Accurate and Robust Generative Approach for Overcoming Data Sparsity and Imbalance in Landslide Modeling with A Tabular Foundation Model

arXiv cs.LG / 4/29/2026

📰 NewsIdeas & Deep AnalysisModels & Research

Key Points

  • The paper addresses how landslide studies suffer from sparse and imbalanced inventories, which hampers understanding of triggering conditions and failure mechanisms.
  • It proposes generating multi-feature landslide datasets using a tabular foundation model to better capture multivariate dependencies and statistical properties from limited observations.
  • The approach is designed to be more accurate and robust than prior landslide data generation methods, especially when multiple factors interact across scenarios.
  • Experiments across 20 landslide inventories show the generated data match observed distributions, preserve realistic feature relationships, and remain robust across different environmental contexts.
  • The authors argue the method can strengthen landslide susceptibility modeling and risk assessment when observational data are limited.

Abstract

Landslide investigation relies on sufficient and well-balanced observational data influenced by geological, hydrological, and anthropogenic factors.
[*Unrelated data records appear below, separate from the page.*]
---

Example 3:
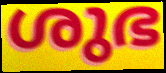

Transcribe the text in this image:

ശുഭ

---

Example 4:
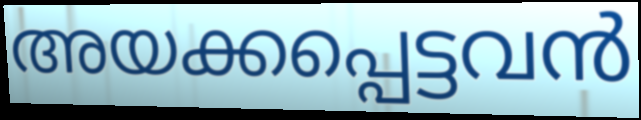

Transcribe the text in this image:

അയക്കപ്പെട്ടവൻ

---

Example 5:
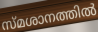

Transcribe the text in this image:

സ്മശാനത്തിൽ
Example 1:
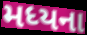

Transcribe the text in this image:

મધ્યના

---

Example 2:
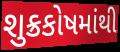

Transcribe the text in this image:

શુક્રકોષમાંથી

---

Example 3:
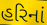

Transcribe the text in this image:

હરિનાં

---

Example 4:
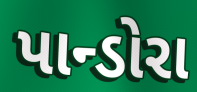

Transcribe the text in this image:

પાન્ડોરા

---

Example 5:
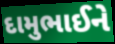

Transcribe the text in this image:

દામુભાઈને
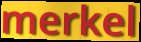
merkel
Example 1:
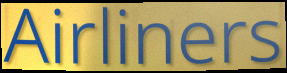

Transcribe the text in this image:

Airliners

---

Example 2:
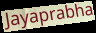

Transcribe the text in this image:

Jayaprabha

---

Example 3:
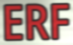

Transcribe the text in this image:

ERF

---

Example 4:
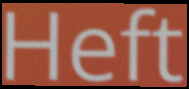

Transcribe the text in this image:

Heft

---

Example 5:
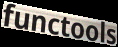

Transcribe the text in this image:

Available landslide inventories are often sparse and imbalanced, which limits understanding of triggering conditions and failure mechanisms. Data generation provides an effective approach to help capture feature dependencies from limited landslide observations. However, existing generation approaches for landslides often struggle to capture complex relationships among features and lack robustness across multiple scenarios and interacting factors. Here, we propose an accurate and robust approach for generating multi-feature landslide datasets by utilizing a tabular foundation model. By leveraging the capacity to learn from limited observations, the proposed approach effectively preserves the multivariate dependencies and statistical characteristics inherent in landslide occurrences. Comparative experiments on 20 landslide inventories demonstrate that the generated datasets closely align with observed distributions, maintain realistic feature dependencies, and exhibit robustness across different environmental contexts. This work provides an effective approach to overcome data sparsity and imbalance and strengthens landslide susceptibility modeling and risk assessment under limited observations.